■ **Information given**
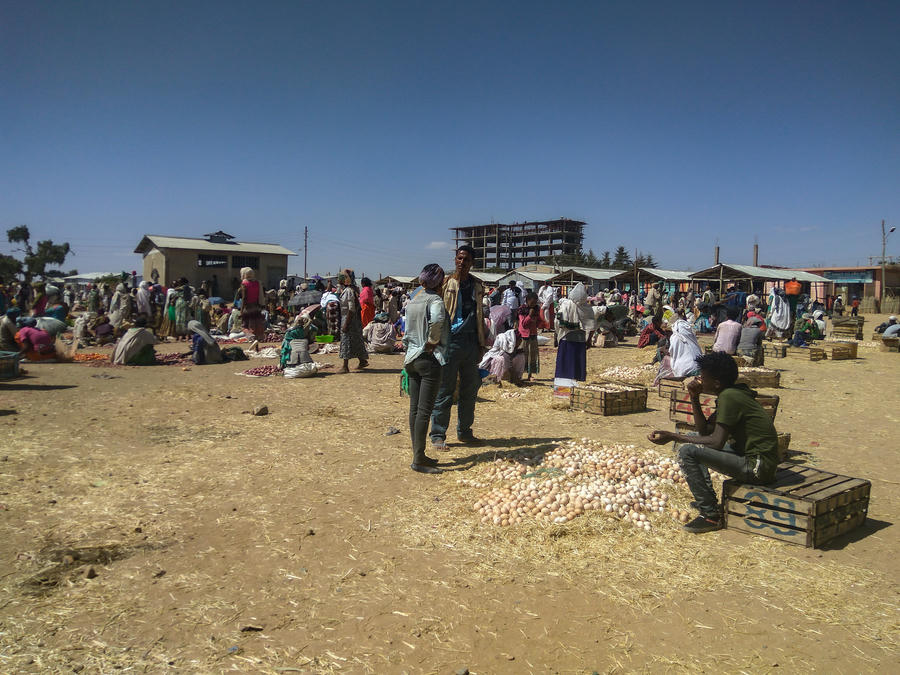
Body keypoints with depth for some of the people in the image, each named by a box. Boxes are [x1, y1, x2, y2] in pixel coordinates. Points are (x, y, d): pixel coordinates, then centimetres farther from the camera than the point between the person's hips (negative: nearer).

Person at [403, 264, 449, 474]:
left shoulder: (412, 301, 12)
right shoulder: (435, 300, -10)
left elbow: (407, 332, 13)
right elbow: (437, 319, -31)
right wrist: (432, 341, -18)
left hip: (412, 358, 8)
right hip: (429, 359, -8)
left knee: (415, 409, 10)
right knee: (425, 410, -5)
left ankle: (418, 455, 18)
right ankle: (418, 460, -3)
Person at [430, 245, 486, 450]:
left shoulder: (477, 285, 14)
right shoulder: (445, 283, -1)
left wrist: (481, 343, 16)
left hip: (471, 341, 5)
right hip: (450, 341, -5)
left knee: (470, 389, 11)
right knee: (444, 390, -2)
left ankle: (464, 431, 24)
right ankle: (438, 435, 7)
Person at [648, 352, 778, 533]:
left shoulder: (729, 397, -20)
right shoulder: (728, 394, 10)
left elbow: (716, 443, -23)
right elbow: (704, 431, 12)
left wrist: (672, 437, -19)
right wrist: (694, 398, 1)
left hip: (758, 466, -11)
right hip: (747, 455, 11)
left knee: (687, 452, -20)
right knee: (692, 438, 19)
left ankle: (710, 515, -11)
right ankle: (707, 498, 19)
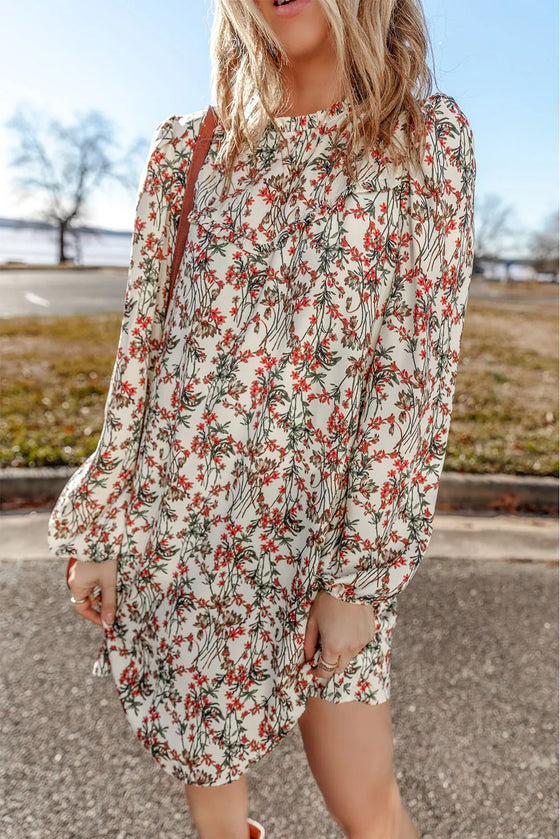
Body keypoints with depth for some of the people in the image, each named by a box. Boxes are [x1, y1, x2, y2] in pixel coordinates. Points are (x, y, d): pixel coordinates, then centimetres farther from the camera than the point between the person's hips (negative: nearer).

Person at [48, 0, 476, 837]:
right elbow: (142, 347, 4)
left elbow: (417, 367, -7)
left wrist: (363, 574, -10)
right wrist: (99, 534, 5)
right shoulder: (188, 149, 4)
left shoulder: (428, 137, -1)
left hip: (321, 527, -1)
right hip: (177, 521, 2)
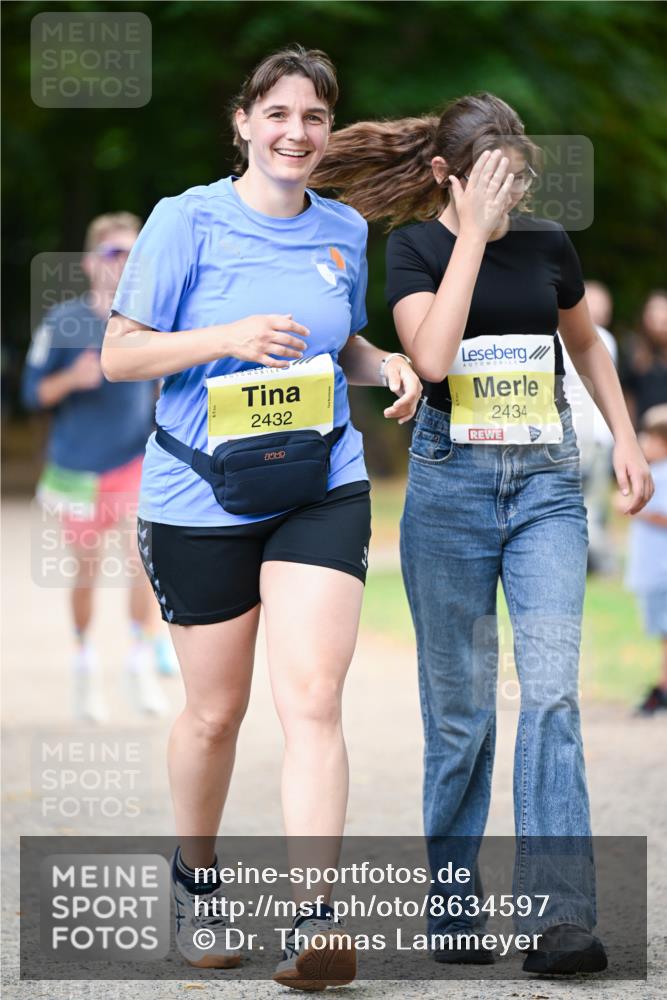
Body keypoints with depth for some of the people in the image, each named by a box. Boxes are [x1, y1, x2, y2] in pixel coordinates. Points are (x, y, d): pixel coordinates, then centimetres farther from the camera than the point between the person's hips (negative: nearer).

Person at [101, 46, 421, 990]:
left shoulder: (344, 231, 8)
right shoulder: (187, 220, -5)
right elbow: (119, 354, -5)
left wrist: (386, 366, 2)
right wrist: (229, 338, -19)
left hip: (322, 489, 2)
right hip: (201, 497, -2)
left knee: (312, 697, -14)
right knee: (216, 710, 9)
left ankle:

■ **Work item**
Please restate the whole listing exactly, without any of its pictures.

■ **Solution to this task**
Body keypoints with depth for some of the people in the image, each named by a box. Boxes are [x1, y1, x2, y2] in pixel coordinates. Points are (x, y, d): pixel coordinates, then centimetres farther from the camera than the point between the person's hips (negative: nearer).

Person at [403, 264, 449, 474]:
left shoulder: (412, 301, 12)
right shoulder: (435, 300, -10)
left elbow: (407, 332, 13)
right elbow: (437, 319, -31)
right wrist: (432, 341, -18)
left hip: (412, 358, 8)
right hip: (429, 359, -8)
left knee: (415, 409, 10)
right knee: (425, 410, -5)
left ankle: (418, 455, 18)
right ankle: (418, 460, -3)
Person at [430, 245, 486, 450]:
left shoulder: (477, 285, 14)
right shoulder: (445, 283, -1)
left wrist: (481, 343, 16)
left hip: (471, 341, 5)
right hip: (450, 341, -5)
left knee: (470, 389, 11)
right knee: (444, 390, -2)
left ankle: (464, 431, 24)
right ankle: (438, 435, 7)
Person at [648, 352, 778, 533]:
left shoulder: (729, 397, -20)
right shoulder: (728, 394, 10)
left elbow: (716, 443, -23)
right elbow: (704, 431, 12)
left wrist: (672, 437, -19)
right wrist: (694, 398, 1)
left hip: (758, 466, -11)
right hip: (747, 455, 11)
left knee: (687, 452, -20)
right knee: (692, 438, 19)
left ankle: (710, 515, -11)
right ankle: (707, 498, 19)
Body keypoints with depth for some of the people in the image, each named by a box. Boxes are [x1, y1, x2, y2] in pixel coordinates. Points are (x, y, d): pixel coordinates, then centimetres farther from the camera than the point between the person's hips (negative: nearer).

Person at [48, 0, 476, 837]:
right elbow: (142, 347, 4)
left elbow: (417, 367, -7)
left wrist: (363, 574, -10)
right wrist: (99, 534, 5)
right shoulder: (188, 149, 4)
left shoulder: (428, 137, -1)
left hip: (321, 527, -1)
right hip: (177, 521, 2)
Body keypoints with depth for some of the people in the image, each named by a box. Boxes are [x1, y1, x2, y2] in pixel coordinates. Points are (x, y, d): pixel coordinates, then centimetres farther from the camera than the point between the person's hips (negative: nearer).

Person at [101, 46, 421, 990]:
left shoulder: (344, 231, 8)
right shoulder: (187, 220, -5)
right elbow: (119, 354, -5)
left wrist: (386, 366, 2)
right wrist: (229, 338, -19)
left hip: (322, 489, 2)
right hip: (201, 497, -2)
left knee: (312, 697, -14)
right knee: (216, 710, 9)
left ankle:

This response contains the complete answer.